((

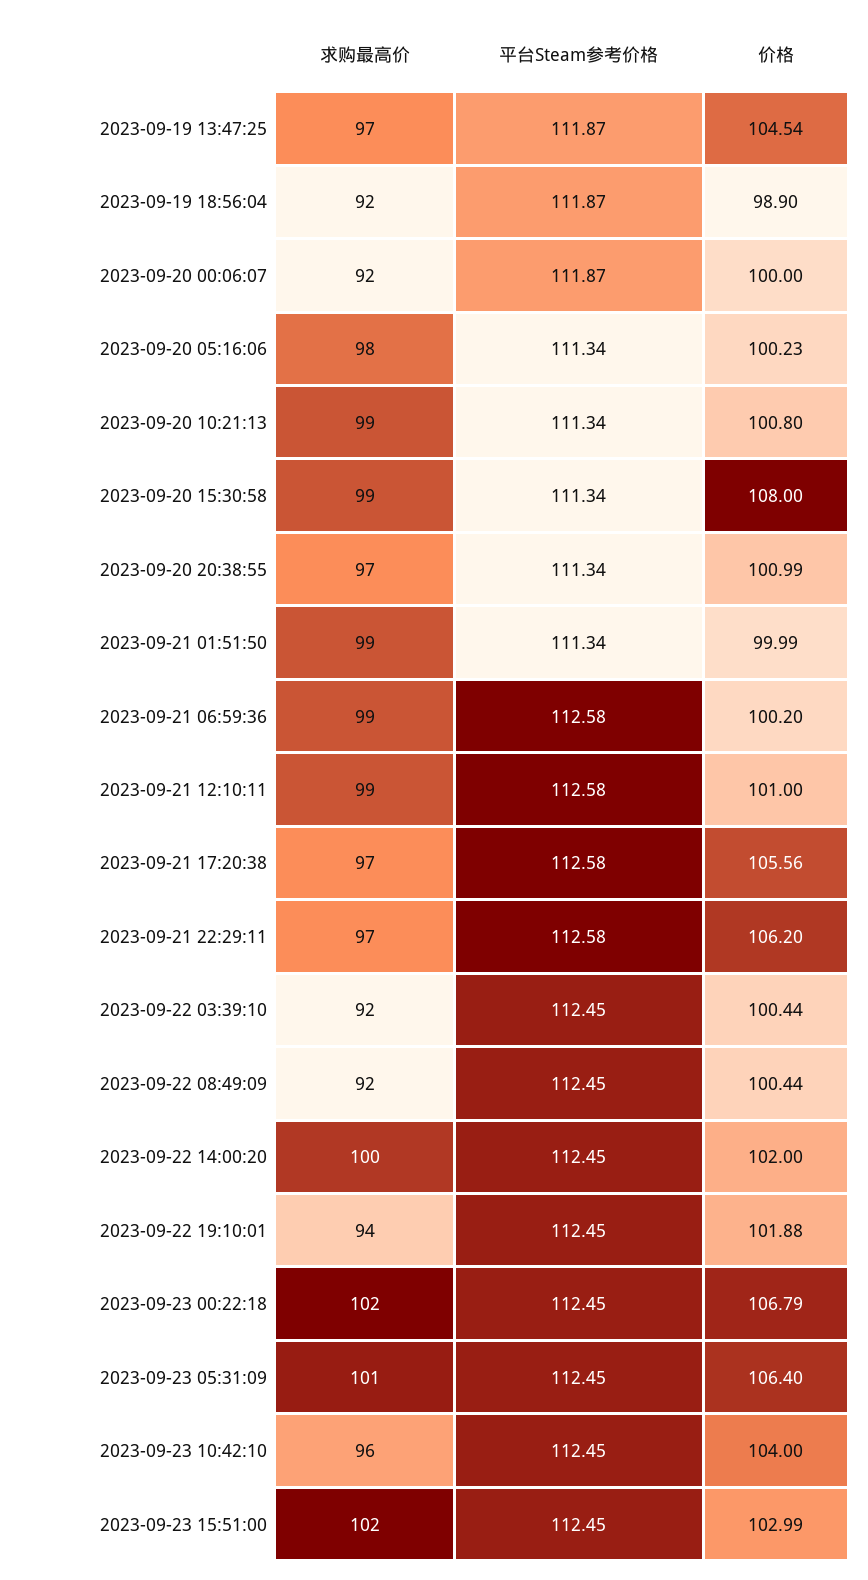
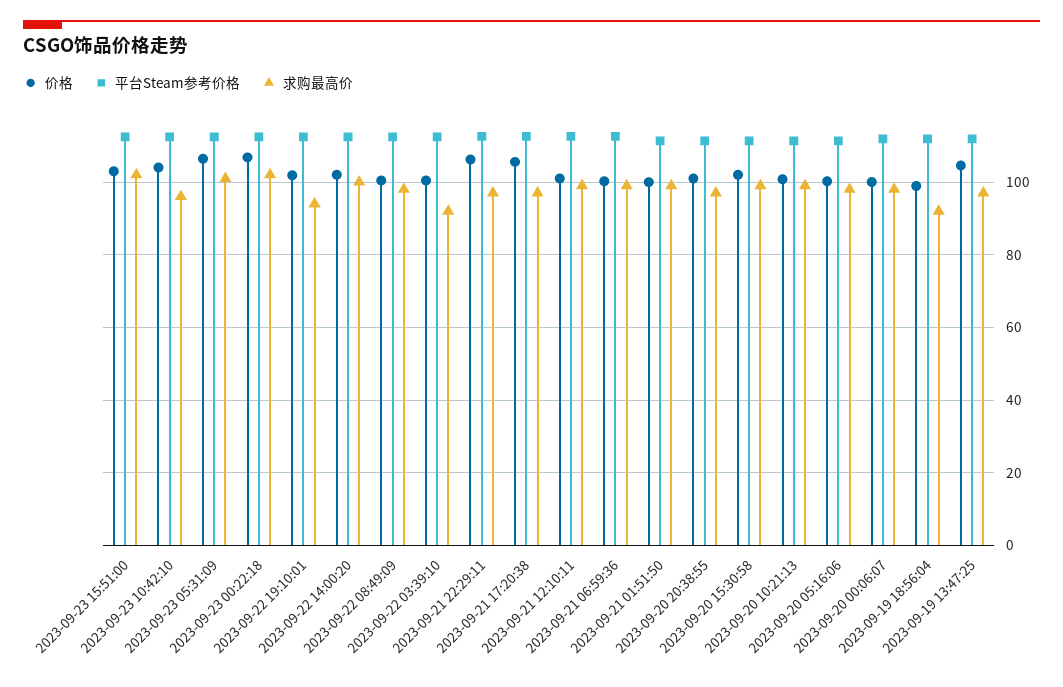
  {
    "求购最高价": {
      "2023-09-19 13:47:25": 97,
      "2023-09-19 18:56:04": 92,
-     "2023-09-20 00:06:07": 92,
+     "2023-09-20 00:06:07": 98,
      "2023-09-20 05:16:06": 98,
      "2023-09-20 10:21:13": 99,
      "2023-09-20 15:30:58": 99,
      "2023-09-20 20:38:55": 97,
      "2023-09-21 01:51:50": 99,
      "2023-09-21 06:59:36": 99,
      "2023-09-21 12:10:11": 99,
      "2023-09-21 17:20:38": 97,
      "2023-09-21 22:29:11": 97,
      "2023-09-22 03:39:10": 92,
-     "2023-09-22 08:49:09": 92,
+     "2023-09-22 08:49:09": 98,
      "2023-09-22 14:00:20": 100,
      "2023-09-22 19:10:01": 94,
      "2023-09-23 00:22:18": 102,
      "2023-09-23 05:31:09": 101,
      "2023-09-23 10:42:10": 96,
      "2023-09-23 15:51:00": 102
    },
    "平台Steam参考价格": {
      "2023-09-19 13:47:25": 111.87,
      "2023-09-19 18:56:04": 111.87,
      "2023-09-20 00:06:07": 111.87,
      "2023-09-20 05:16:06": 111.34,
      "2023-09-20 10:21:13": 111.34,
      "2023-09-20 15:30:58": 111.34,
      "2023-09-20 20:38:55": 111.34,
      "2023-09-21 01:51:50": 111.34,
      "2023-09-21 06:59:36": 112.58,
      "2023-09-21 12:10:11": 112.58,
      "2023-09-21 17:20:38": 112.58,
      "2023-09-21 22:29:11": 112.58,
      "2023-09-22 03:39:10": 112.45,
      "2023-09-22 08:49:09": 112.45,
      "2023-09-22 14:00:20": 112.45,
      "2023-09-22 19:10:01": 112.45,
      "2023-09-23 00:22:18": 112.45,
      "2023-09-23 05:31:09": 112.45,
      "2023-09-23 10:42:10": 112.45,
      "2023-09-23 15:51:00": 112.45
    },
    "价格": {
      "2023-09-19 13:47:25": 104.54,
      "2023-09-19 18:56:04": 98.9,
      "2023-09-20 00:06:07": 100,
      "2023-09-20 05:16:06": 100.23,
      "2023-09-20 10:21:13": 100.8,
-     "2023-09-20 15:30:58": 108,
+     "2023-09-20 15:30:58": 102,
      "2023-09-20 20:38:55": 100.99,
      "2023-09-21 01:51:50": 99.99,
      "2023-09-21 06:59:36": 100.2,
      "2023-09-21 12:10:11": 101,
      "2023-09-21 17:20:38": 105.56,
      "2023-09-21 22:29:11": 106.2,
      "2023-09-22 03:39:10": 100.44,
      "2023-09-22 08:49:09": 100.44,
      "2023-09-22 14:00:20": 102,
      "2023-09-22 19:10:01": 101.88,
      "2023-09-23 00:22:18": 106.79,
      "2023-09-23 05:31:09": 106.4,
      "2023-09-23 10:42:10": 104,
      "2023-09-23 15:51:00": 102.99
    }
  }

))

§ Work instructions:
All records above must be output exactly as they stand, excluding pictures.

§ Task response:
  {
    "求购最高价": {
      "2023-09-19 13:47:25": 97,
      "2023-09-19 18:56:04": 92,
-     "2023-09-20 00:06:07": 92,
+     "2023-09-20 00:06:07": 98,
      "2023-09-20 05:16:06": 98,
      "2023-09-20 10:21:13": 99,
      "2023-09-20 15:30:58": 99,
      "2023-09-20 20:38:55": 97,
      "2023-09-21 01:51:50": 99,
      "2023-09-21 06:59:36": 99,
      "2023-09-21 12:10:11": 99,
      "2023-09-21 17:20:38": 97,
      "2023-09-21 22:29:11": 97,
      "2023-09-22 03:39:10": 92,
-     "2023-09-22 08:49:09": 92,
+     "2023-09-22 08:49:09": 98,
      "2023-09-22 14:00:20": 100,
      "2023-09-22 19:10:01": 94,
      "2023-09-23 00:22:18": 102,
      "2023-09-23 05:31:09": 101,
      "2023-09-23 10:42:10": 96,
      "2023-09-23 15:51:00": 102
    },
    "平台Steam参考价格": {
      "2023-09-19 13:47:25": 111.87,
      "2023-09-19 18:56:04": 111.87,
      "2023-09-20 00:06:07": 111.87,
      "2023-09-20 05:16:06": 111.34,
      "2023-09-20 10:21:13": 111.34,
      "2023-09-20 15:30:58": 111.34,
      "2023-09-20 20:38:55": 111.34,
      "2023-09-21 01:51:50": 111.34,
      "2023-09-21 06:59:36": 112.58,
      "2023-09-21 12:10:11": 112.58,
      "2023-09-21 17:20:38": 112.58,
      "2023-09-21 22:29:11": 112.58,
      "2023-09-22 03:39:10": 112.45,
      "2023-09-22 08:49:09": 112.45,
      "2023-09-22 14:00:20": 112.45,
      "2023-09-22 19:10:01": 112.45,
      "2023-09-23 00:22:18": 112.45,
      "2023-09-23 05:31:09": 112.45,
      "2023-09-23 10:42:10": 112.45,
      "2023-09-23 15:51:00": 112.45
    },
    "价格": {
      "2023-09-19 13:47:25": 104.54,
      "2023-09-19 18:56:04": 98.9,
      "2023-09-20 00:06:07": 100,
      "2023-09-20 05:16:06": 100.23,
      "2023-09-20 10:21:13": 100.8,
-     "2023-09-20 15:30:58": 108,
+     "2023-09-20 15:30:58": 102,
      "2023-09-20 20:38:55": 100.99,
      "2023-09-21 01:51:50": 99.99,
      "2023-09-21 06:59:36": 100.2,
      "2023-09-21 12:10:11": 101,
      "2023-09-21 17:20:38": 105.56,
      "2023-09-21 22:29:11": 106.2,
      "2023-09-22 03:39:10": 100.44,
      "2023-09-22 08:49:09": 100.44,
      "2023-09-22 14:00:20": 102,
      "2023-09-22 19:10:01": 101.88,
      "2023-09-23 00:22:18": 106.79,
      "2023-09-23 05:31:09": 106.4,
      "2023-09-23 10:42:10": 104,
      "2023-09-23 15:51:00": 102.99
    }
  }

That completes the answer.